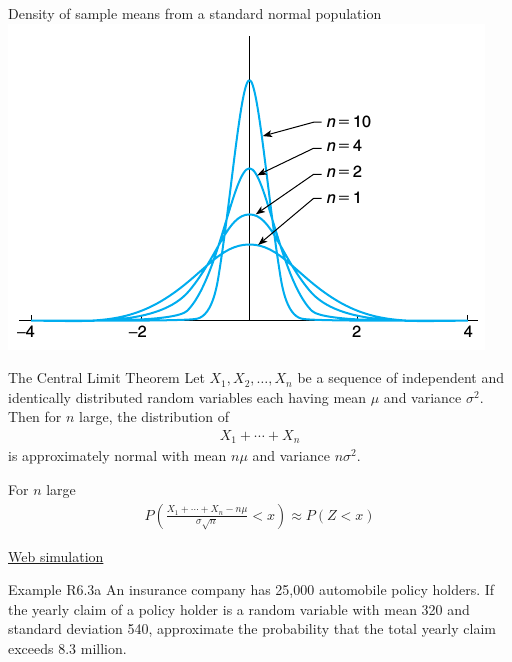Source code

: \documentclass{beamer}
\renewcommand{\P}[1]{P\left(#1\right)}
\begin{document}
\begin{frame}{Density of sample means from a standard normal population}
  \includegraphics[width=\linewidth]{dpf-sample-mean}
\end{frame}

\begin{frame}{The Central Limit Theorem}
  Let $X_1,X_2,\ldots,X_n$ be a sequence of independent and identically
  distributed random variables each having mean $\mu$ and variance
  $\sigma^2$. Then for $n$ large, the distribution of
  \begin{align*}
    X_1 + \cdots + X_n
  \end{align*}
  is approximately normal with mean $n\mu$ and variance $n\sigma^2$.

  For $n$ large
  \begin{align*}
    \P{\frac{X_1+\cdots+X_n - n\mu}{\sigma\sqrt{n}}<x} \approx \P{Z<x}
  \end{align*}

  \begin{center}
    \href{http://students.brown.edu/seeing-theory/distributions/index.html\#third}{Web
      simulation}
  \end{center}
\end{frame}

\begin{frame}[t,shrink=10]{Example R6.3a}
  An insurance company has 25,000 automobile policy holders. If the yearly
  claim of a policy holder is a random variable with mean 320 and standard
  deviation 540, approximate the probability that the total yearly claim exceeds
  8.3 million.
\end{frame}
\end{document}
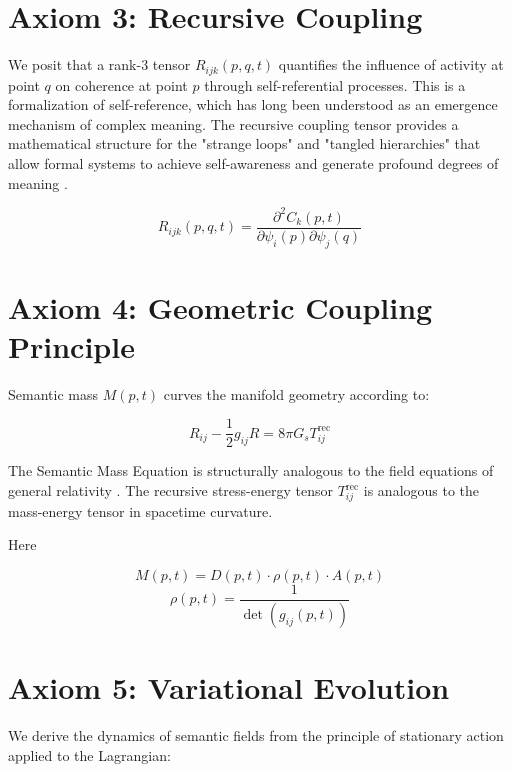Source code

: \section{Axiom 3: Recursive Coupling}

We posit that a rank-3 tensor \(R_{ijk}(p,q,t)\) quantifies the influence of activity at point \(q\) on coherence at point \(p\) through self-referential processes. This is a formalization of self-reference, which has long been understood as an emergence mechanism of complex meaning. The recursive coupling tensor provides a mathematical structure for the "strange loops" and "tangled hierarchies" that allow formal systems to achieve self-awareness and generate profound degrees of meaning \autocite{Hofstadter1979}.

\begin{equation}
R_{ijk}(p,q,t) = \frac{\partial^2 C_k(p,t)}{\partial \psi_i(p) \partial \psi_j(q)}
\end{equation}

\section{Axiom 4: Geometric Coupling Principle}

Semantic mass \(M(p,t)\) curves the manifold geometry according to:

\begin{equation}
R_{ij} - \frac{1}{2}g_{ij}R = 8\pi G_s T^{\text{rec}}_{ij}
\end{equation}

The Semantic Mass Equation is structurally analogous to the field equations of general relativity \autocite{Einstein1915, MisnerThorneWheeler1973, Wald1984}. The recursive stress-energy tensor \(T^{\text{rec}}_{ij}\) is analogous to the mass-energy tensor in spacetime curvature.

Here

\begin{equation}
M(p,t) = D(p,t) \cdot \rho(p,t) \cdot A(p,t)
\end{equation}
\begin{equation}
\rho(p,t) = \frac{1}{\det(g_{ij}(p,t))}
\end{equation}

\section{Axiom 5: Variational Evolution}

We derive the dynamics of semantic fields from the principle of stationary action applied to the Lagrangian:

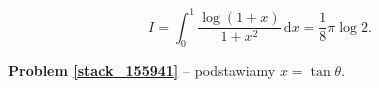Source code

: %

\begin{problem_with_solution}[pytanie 155941]
    \label{stack_155941}%
    \begin{equation}
        I = \int_0^1 \frac{\log (1+x)}{1 + x^2} \,\mathrm{d}x = \frac 1 8 \pi \log 2.
    \end{equation}
\end{problem_with_solution}

\textbf{Problem \ref{stack_155941}} -- podstawiamy $x = \tan \theta$.

%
----
Note which lines carry the word "yearly" in the material, then copy each of them.

  An insurance company has 25,000 automobile policy holders. If the yearly
  deviation 540, approximate the probability that the total yearly claim exceeds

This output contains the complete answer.